Dataset items:
━━━━

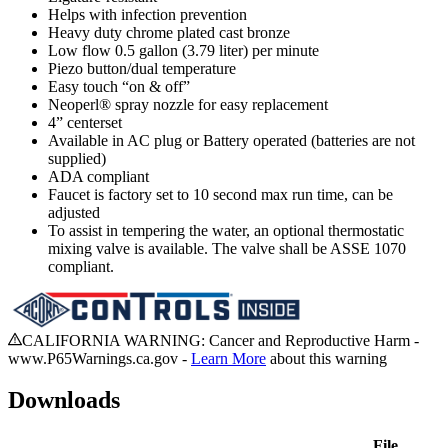
Helps with infection prevention
Heavy duty chrome plated cast bronze
Low flow 0.5 gallon (3.79 liter) per minute
Piezo button/dual temperature
Easy touch “on & off”
Neoperl® spray nozzle for easy replacement
4” centerset
Available in AC plug or Battery operated (batteries are not
supplied)
ADA compliant
Faucet is factory set to 10 second max run time, can be
adjusted
To assist in tempering the water, an optional thermostatic
mixing valve is available. The valve shall be ASSE 1070
compliant.
CALIFORNIA WARNING: Cancer and Reproductive Harm -
www.P65Warnings.ca.gov -
Learn More
about this warning
Downloads
File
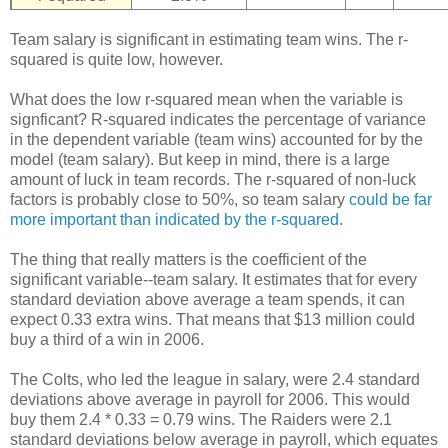
Team salary is significant in estimating team wins. The r-
squared is quite low, however.
What does the low r-squared mean when the variable is
signficant? R-squared indicates the percentage of variance
in the dependent variable (team wins) accounted for by the
model (team salary). But keep in mind, there is a large
amount of luck in team records. The r-squared of non-luck
factors is probably close to 50%, so team salary
could be far
more important than indicated by the r-squared
.
The thing that really matters is the coefficient of the
significant variable--team salary. It estimates that for every
standard deviation above average a team spends, it can
expect 0.33 extra wins. That means that $13 million could
buy a third of a win in 2006.
The Colts, who led the league in salary, were 2.4 standard
deviations above average in payroll for 2006. This would
buy them 2.4 * 0.33 = 0.79 wins. The Raiders were 2.1
standard deviations below average in payroll, which equates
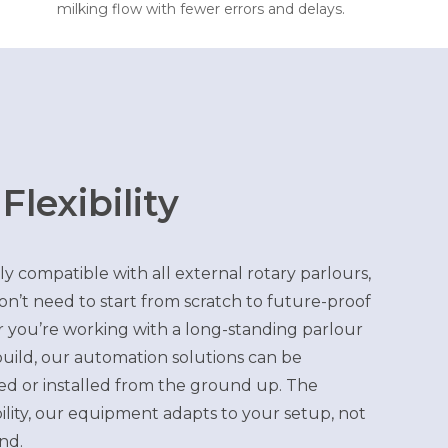
milking flow with fewer errors and delays.
 Flexibility
ly compatible with all external rotary parlours,
’t need to start from scratch to future-proof
 you’re working with a long-standing parlour
uild, our automation solutions can be
ted or installed from the ground up. The
bility, our equipment adapts to your setup, not
nd.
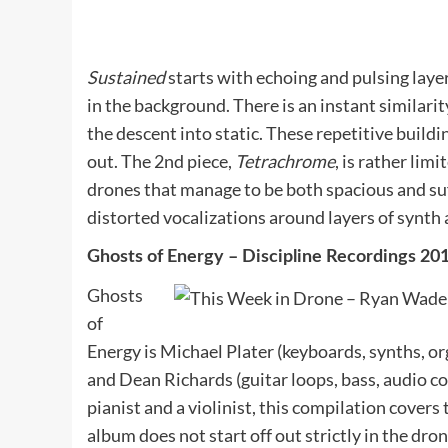
Sustained
starts with echoing and pulsing laye
in the background. There is an instant similarit
the descent into static. These repetitive build
out. The 2nd piece,
Tetrachrome
, is rather lim
drones that manage to be both spacious and su
distorted vocalizations around layers of synth
Ghosts of Energy – Discipline Recordings 2
Ghosts
of
Energy is Michael Plater (keyboards, synths, o
and Dean Richards (guitar loops, bass, audio c
pianist and a violinist, this compilation covers
album does not start off out strictly in the dro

━━━━

## TASK
Quote every one of the lines above word for word, leaving the pictures out of your answer.

## EXPECTED OUTPUT
Helps with infection prevention
Heavy duty chrome plated cast bronze
Low flow 0.5 gallon (3.79 liter) per minute
Piezo button/dual temperature
Easy touch “on & off”
Neoperl® spray nozzle for easy replacement
4” centerset
Available in AC plug or Battery operated (batteries are not
supplied)
ADA compliant
Faucet is factory set to 10 second max run time, can be
adjusted
To assist in tempering the water, an optional thermostatic
mixing valve is available. The valve shall be ASSE 1070
compliant.
CALIFORNIA WARNING: Cancer and Reproductive Harm -
www.P65Warnings.ca.gov -
Learn More
about this warning
Downloads
File
Team salary is significant in estimating team wins. The r-
squared is quite low, however.
What does the low r-squared mean when the variable is
signficant? R-squared indicates the percentage of variance
in the dependent variable (team wins) accounted for by the
model (team salary). But keep in mind, there is a large
amount of luck in team records. The r-squared of non-luck
factors is probably close to 50%, so team salary
could be far
more important than indicated by the r-squared
.
The thing that really matters is the coefficient of the
significant variable--team salary. It estimates that for every
standard deviation above average a team spends, it can
expect 0.33 extra wins. That means that $13 million could
buy a third of a win in 2006.
The Colts, who led the league in salary, were 2.4 standard
deviations above average in payroll for 2006. This would
buy them 2.4 * 0.33 = 0.79 wins. The Raiders were 2.1
standard deviations below average in payroll, which equates
milking flow with fewer errors and delays.
 Flexibility
ly compatible with all external rotary parlours,
’t need to start from scratch to future-proof
 you’re working with a long-standing parlour
uild, our automation solutions can be
ted or installed from the ground up. The
bility, our equipment adapts to your setup, not
nd.
Sustained
starts with echoing and pulsing laye
in the background. There is an instant similarit
the descent into static. These repetitive build
out. The 2nd piece,
Tetrachrome
, is rather lim
drones that manage to be both spacious and su
distorted vocalizations around layers of synth
Ghosts of Energy – Discipline Recordings 2
Ghosts
of
Energy is Michael Plater (keyboards, synths, o
and Dean Richards (guitar loops, bass, audio c
pianist and a violinist, this compilation covers
album does not start off out strictly in the dro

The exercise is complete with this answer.